De tous les auteurs normands du siècle dernier, avec Barbey d’Aurevilly, autre villageois, mais avec plus de persistance que lui, il a exprimé la campagne dans ses aspects saisonniers, la brève magnificence des pommiers en fleurs, le calme des cours de ferme à l’abri de leurs hauts fossés plantés de hêtres, la désespérance des nuits de neige. Il n’a jamais oublié ses années passées avec les garnements de Grainville-Ymauville dont il n’était pas le moins intrépide, entre ces bourgs très cauchois de Fauville et de Goderville. Les Normands de vieille souche sont toujours émus en le lisant, se reconnaissent avec lui, car il est physiquement l’un des leurs.
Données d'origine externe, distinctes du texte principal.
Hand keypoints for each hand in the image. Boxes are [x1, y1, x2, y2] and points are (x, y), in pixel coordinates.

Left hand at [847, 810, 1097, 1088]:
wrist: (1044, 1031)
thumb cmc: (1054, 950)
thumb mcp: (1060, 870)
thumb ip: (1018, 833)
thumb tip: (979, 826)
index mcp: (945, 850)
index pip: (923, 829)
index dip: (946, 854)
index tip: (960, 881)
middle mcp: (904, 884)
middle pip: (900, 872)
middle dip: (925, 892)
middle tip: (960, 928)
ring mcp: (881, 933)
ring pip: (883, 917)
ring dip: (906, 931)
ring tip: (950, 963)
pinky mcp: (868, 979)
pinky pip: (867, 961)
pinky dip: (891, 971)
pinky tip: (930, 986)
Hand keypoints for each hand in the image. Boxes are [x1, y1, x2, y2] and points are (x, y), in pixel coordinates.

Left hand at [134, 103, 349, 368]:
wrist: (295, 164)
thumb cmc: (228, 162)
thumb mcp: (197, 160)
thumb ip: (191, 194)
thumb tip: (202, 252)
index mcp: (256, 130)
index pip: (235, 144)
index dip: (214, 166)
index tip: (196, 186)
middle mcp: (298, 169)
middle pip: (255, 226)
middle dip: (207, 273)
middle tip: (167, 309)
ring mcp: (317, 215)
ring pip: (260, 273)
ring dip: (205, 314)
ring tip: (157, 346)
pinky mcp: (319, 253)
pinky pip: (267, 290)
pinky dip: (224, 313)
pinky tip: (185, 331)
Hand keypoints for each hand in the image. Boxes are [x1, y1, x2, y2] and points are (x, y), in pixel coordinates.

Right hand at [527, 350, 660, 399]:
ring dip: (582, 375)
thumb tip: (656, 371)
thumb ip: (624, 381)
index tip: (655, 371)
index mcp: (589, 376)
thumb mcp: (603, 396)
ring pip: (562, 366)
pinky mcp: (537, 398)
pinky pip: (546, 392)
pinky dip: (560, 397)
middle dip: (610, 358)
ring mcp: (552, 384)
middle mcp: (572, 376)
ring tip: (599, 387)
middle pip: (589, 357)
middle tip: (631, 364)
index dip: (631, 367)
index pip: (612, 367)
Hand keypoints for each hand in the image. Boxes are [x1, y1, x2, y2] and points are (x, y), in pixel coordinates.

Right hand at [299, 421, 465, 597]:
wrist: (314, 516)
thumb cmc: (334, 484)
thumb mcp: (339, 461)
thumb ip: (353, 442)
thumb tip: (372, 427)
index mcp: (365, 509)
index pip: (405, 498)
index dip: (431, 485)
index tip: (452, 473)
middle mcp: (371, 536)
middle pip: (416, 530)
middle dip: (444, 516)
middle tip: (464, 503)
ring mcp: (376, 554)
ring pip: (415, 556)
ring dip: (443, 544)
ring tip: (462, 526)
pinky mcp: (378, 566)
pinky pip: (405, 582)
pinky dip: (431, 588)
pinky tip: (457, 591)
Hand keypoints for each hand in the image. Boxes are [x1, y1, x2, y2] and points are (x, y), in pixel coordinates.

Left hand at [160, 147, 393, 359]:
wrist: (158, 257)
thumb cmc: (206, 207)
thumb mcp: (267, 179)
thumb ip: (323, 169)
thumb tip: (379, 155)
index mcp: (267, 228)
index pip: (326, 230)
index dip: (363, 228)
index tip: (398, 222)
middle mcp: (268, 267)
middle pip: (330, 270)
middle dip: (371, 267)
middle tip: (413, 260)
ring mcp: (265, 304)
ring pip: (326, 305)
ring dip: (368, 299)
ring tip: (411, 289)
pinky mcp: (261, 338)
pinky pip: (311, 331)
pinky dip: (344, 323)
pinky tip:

Naturellement, son œuvre a légèrement vieilli. S’en aperçoit-on à la lecture ? Il ne saurait en être autrement. Il a vécu avant le téléphone, la motocyclette, l’automobile, l’avion, la radio, la télévision, le tiercé, les monnaies flottantes, les fusées à ogives, les jupes courtes et les cheveux coupés. Parmi nous, il donnerait une œuvre un peu différente, adaptée à notre temps, car ce charmeur de style simple a uniquement écrit pour l’époque où il vivait et non polir la nôtre. Mais il a écrit des choses éternelles, il doit donc durer.

Les villages qu’ils a connus se sont légèrement modifiés. Les champs, les sentiers, les masures qui ont résisté aux épreuves du temps n’ont guère changé, à l’exception des fils électriques qui courent maintenant le long des routes et des antennes de télévision au-dessus des cheminées, comme des tracteurs bruyants qui remplacent dans la plaine les attelages des chevaux. À part cela, le passé subsiste dans le compor­tement social des hommes. La société peut changer de support, l’agriculture et l’artisa­nat étouffer sous les exigences des formes industrielles, l’enfant, l’amante, la mère, l’homme obéissent toujours aux mêmes lois secrètes.

Pour toutes ces raisons, il continue d’être lu et recherché. Il n’a certes pas la majesté du style flaubertien, mais il s’exprime simplement. Il se montre comme son maître, indépendant de toute école et se veut lui-même, ce qui est sans doute le meilleur atout pour son charme et le maintien de sa célébrité.